P&J Column 3.11.16

Halloween’s changed. Who else misses the smell of burning neep?

Fergus Lamont, arts critic and author of “My auntie is pals with her mum”- Emile Sande, 21st Century Bothy Balladeer.

The most thought-provoking pieces of art can also be the most elusive. Very occasionally, however, a veritable masterpiece actually seeks one out, catches one by surprise and slaps one in the face, screaming ‘Breathe, breathe, damn you!’ like a poorly trained paramedic.

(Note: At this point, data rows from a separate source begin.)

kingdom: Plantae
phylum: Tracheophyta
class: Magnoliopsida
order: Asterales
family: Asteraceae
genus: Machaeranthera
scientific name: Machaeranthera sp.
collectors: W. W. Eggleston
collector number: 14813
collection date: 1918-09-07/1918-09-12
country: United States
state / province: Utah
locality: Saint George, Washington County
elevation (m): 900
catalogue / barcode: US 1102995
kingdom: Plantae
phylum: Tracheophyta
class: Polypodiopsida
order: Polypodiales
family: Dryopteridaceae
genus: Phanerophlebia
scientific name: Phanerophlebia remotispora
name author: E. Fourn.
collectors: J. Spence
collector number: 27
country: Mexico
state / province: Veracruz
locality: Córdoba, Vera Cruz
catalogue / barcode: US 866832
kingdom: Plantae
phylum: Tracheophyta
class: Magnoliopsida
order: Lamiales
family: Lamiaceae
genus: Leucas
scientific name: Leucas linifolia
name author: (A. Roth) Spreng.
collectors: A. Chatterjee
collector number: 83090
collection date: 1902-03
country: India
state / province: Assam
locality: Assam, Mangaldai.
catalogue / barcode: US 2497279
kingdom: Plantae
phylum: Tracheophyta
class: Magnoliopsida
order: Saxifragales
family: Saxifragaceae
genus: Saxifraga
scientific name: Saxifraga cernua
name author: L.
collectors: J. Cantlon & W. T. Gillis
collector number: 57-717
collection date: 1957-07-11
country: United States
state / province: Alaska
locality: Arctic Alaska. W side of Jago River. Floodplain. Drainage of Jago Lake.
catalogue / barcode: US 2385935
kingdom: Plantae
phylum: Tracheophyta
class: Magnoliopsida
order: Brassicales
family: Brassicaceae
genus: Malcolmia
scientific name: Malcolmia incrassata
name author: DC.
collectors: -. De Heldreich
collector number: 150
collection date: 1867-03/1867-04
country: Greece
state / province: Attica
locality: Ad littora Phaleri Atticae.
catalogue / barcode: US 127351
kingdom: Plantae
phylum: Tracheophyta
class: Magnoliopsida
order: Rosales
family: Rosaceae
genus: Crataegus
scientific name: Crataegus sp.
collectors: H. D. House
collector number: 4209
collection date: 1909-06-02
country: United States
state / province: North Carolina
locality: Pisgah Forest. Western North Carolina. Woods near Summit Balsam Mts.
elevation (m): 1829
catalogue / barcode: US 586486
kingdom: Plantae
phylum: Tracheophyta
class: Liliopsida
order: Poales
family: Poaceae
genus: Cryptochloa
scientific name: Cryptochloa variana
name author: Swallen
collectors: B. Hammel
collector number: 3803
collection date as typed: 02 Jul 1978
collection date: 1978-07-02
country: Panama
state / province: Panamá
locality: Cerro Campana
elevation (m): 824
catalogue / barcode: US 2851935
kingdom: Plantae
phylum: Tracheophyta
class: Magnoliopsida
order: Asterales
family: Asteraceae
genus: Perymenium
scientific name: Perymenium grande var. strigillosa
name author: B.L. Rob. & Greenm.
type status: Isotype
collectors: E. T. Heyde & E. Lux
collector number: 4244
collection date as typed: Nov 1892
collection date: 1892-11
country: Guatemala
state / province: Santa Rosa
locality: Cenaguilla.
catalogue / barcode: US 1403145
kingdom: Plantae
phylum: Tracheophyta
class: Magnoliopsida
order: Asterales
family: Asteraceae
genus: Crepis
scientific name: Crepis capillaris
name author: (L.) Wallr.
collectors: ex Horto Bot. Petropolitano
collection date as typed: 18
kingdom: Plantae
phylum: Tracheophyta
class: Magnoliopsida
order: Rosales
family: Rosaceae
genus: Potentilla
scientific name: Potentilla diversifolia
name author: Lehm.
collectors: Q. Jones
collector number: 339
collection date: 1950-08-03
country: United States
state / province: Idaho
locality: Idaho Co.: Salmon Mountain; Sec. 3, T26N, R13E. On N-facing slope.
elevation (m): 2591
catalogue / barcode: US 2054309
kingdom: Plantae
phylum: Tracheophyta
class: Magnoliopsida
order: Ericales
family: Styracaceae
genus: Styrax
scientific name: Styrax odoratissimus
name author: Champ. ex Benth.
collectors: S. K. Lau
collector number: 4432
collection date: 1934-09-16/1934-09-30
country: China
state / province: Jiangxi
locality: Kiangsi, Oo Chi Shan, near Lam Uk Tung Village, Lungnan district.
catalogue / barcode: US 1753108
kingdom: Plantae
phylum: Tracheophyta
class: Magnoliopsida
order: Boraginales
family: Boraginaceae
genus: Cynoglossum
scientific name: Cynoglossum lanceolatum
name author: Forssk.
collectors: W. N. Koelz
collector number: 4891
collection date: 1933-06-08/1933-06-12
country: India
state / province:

Monday night proved just such an occasion for your humble art critic. I’ve recently chanced upon a marvellous new drama which is broadcast on the wireless. It emanates from my valve-set periodically, in a narrative form reminiscent of Dickens. I doubt you’ll have heard of it – it has received little if any publicity; but the intertwining of the mundane and the pastoral in “The Archers” makes it a perfect thematic companion-piece to Grassic Gibbon’s magnum opus, ‘Sunset Song’). Not long after I’d listened to the latest what I will call, for want of the mot juste, ‘episode’, the doorbell chimed, unexpectedly. When I answered I was delighted to see a travelling troupe of players, in the mode of those deployed by Hamlet to ‘catch the conscience of the king’. They disported themselves in an array of outlandish costumes and sought to engage me in a piece of improvised comedie dell’arte!

“Trick or treat?”, a young performer bedecked in a white sheet with holes for eyes implored of me. The crudity of his garb deftly symbolising the eternal struggle of man to maintain the exterior façade, while wrestling with his inner demons. “Hey min, I says, Trick or Treat?” He repeated.

“Treat!” I replied, barely able to contain my excitement. “Fit’ve you got, like?”,  his witty riposte. In this brief exchange, our “expect everything, earn nothing” culture had been beautifully lampooned. “Bravo!” I yelled, and went to fetch them some of the quinoa and kale vol au vents I’d enjoyed at supper.  Sated, and with a firm handshake from a very grateful spectator, the troupe headed off into the night.

They weren’t done though, as I was treated to a most avant-garde denouement, they proceeded to pelt my Orangery with eggs, flour and what I suspect may have been animal excrement!

I wept.  As did, upon his arrival the following morning, my window cleaner.

View from the midden – rural affairs with MTv (Meikle Wartle Television) personality, Jock Alexander

It has been a multi-functional wik in the village. I was maist impressed tae read the news of Billy Muir, the Orkney sheep fairmer dubbed ‘Britain’s hardest-working man’, fa this wik won a Pride of Britain award fore hauding doon a total of 20 jobs at eence.  As a sheep fairmer myself, I staun open-mouthed, baith in admiration, and because sometimes, ‘at’s jist the wye my face gings.

Clearly, though, the Pride of Britain committee didnae come near Meikle Wartle fan they wis cairrying oot their exhaustive search for the nation’s maist ower-employed mannie or wifie. Here in the village we hiv someone who looks doon her nose at the sort of layabout fa only tackles twa dizen occupations.  Feel Moira currently fills aboot twice that number, fit with being village postmistress, midwife, milkman, cattle drover, butcher, baker, cunnlestick maker, teacher, weather girl, astronomer, astrologer and kiss-o-gram.  And that’s jist on Mondays.

Then there’s the jobs she diz without asking folk first, like that time fan Skittery Willie’s roof needed mending, and she built the scaffolding, took doon all the auld slates, and selt them.

She explains that she has sae mony jobs because of her unwillingness tae trust anybody else tae dae ony work themselves withoot “makin an erse of it”. If ye wint something done proper, dae it yourself. Unless, like me, ye really canna be bothered, and it’s gye caul in the morning, and the duvet is fine and warm, in which case get Moira tae dae it for you.

She also tells me that her incredible dilligence comes fae the strong work ethic instilled in tae her by her grandmither, “Feel Muggie”, who, legend has it, built the majority of Old Meikle Wartle single-handed, oot of drystane and, sadly, highly flammable, wattling. Nooadays, no trace of the original Meikle Wartle wattle remains, but Moira has had the tale handed down to her of how, one cauld November nicht, the hale place went up in flames. Sadly, naeb’dy realised fit wis happening, mistaking the billowing smoke for a particularly thick haar. And we commemorate it still, each year on November the Fifth wi’ a great bonfire and fireworks, on fit we in the village cry ‘Gye Foggy Nicht’ . Cheerio!